= Canadian Association of Police Governance =

The Canadian Association of Police Governance, formerly the Canadian Association of Police Boards, works to improve police governance in Canada and attempt to enhance public safety for all Canadians. CAPG is a Canadian civil society organization representing the interests of civilian governance of municipal police services, and providing services for their members.

== Members ==

In Canada, oversight of the police services typically falls to a civilian body composed of members of municipal councils and sometimes complemented by citizens of the municipality appointed by either the province or municipality. A subset of these police services boards maintain paid membership with CAPG. Provincial and federal governments, educational institutions, and other relevant NGOs may obtain membership as well. The association counted 75 members in 2016.

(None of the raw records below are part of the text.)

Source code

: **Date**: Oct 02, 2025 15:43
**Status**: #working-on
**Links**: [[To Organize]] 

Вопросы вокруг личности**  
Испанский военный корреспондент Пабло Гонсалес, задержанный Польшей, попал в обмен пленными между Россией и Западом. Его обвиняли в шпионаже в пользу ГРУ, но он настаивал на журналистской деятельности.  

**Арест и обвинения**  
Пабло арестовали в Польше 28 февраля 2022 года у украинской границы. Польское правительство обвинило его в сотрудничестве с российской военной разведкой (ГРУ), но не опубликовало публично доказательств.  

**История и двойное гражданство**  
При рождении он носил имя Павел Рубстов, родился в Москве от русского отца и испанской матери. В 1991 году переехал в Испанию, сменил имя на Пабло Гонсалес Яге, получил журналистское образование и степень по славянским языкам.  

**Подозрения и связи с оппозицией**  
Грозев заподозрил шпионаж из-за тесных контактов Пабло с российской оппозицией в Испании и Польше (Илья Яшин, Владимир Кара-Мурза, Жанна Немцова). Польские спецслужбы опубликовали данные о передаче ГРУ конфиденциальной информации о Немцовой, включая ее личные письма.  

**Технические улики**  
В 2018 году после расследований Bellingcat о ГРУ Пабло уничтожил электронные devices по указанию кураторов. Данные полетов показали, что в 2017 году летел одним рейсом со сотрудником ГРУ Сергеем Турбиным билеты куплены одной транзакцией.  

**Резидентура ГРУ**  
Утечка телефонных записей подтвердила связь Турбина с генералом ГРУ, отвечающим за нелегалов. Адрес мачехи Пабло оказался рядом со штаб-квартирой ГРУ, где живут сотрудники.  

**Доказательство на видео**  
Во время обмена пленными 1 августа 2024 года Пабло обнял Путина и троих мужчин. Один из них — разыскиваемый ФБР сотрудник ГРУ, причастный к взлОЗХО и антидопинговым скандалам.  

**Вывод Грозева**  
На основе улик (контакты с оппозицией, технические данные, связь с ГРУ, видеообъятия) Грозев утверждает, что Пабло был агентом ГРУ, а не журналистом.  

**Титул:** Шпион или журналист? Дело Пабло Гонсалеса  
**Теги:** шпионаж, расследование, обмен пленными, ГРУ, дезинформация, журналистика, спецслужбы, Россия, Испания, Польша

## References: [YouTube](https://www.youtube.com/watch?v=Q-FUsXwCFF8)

In 2020, news featured the difficulty in running police services boards, where CAPG was cited as having many police boards without the requisite budget funding to join, leaving them without access to resources that CAPG provides to paying members.

== Functions ==

The association claims many functions within its role, primarily knowledge sharing, deliberation, advocacy, and research on reform.

Its function in advancing research can be found on its website, and include surveys. It has also participated in research, with a CAPG representative writing a report for the government on civilian perspectives of police governance.

Most notably among its work was work in the late 1990's on creation of a report detailing recommended reforms for police services boards across Canada, issues it contends were not resolved by 2005.

Its connecting function caught media attention in 2013, where its theme of policing and mental health for its national conference was commended by another NGO, and received coverage by Global News.

In 2018, the national conference discussed sexual violence complaints, including the issue of women not feeling like they will be believed if they come forward with complaints. This discussion led to media coverage on the adoption of the Philadelphia model, a method by which police departments are required to share records of investigatory processes with external partners to identify trends that lead to ineffective investigation or other problems.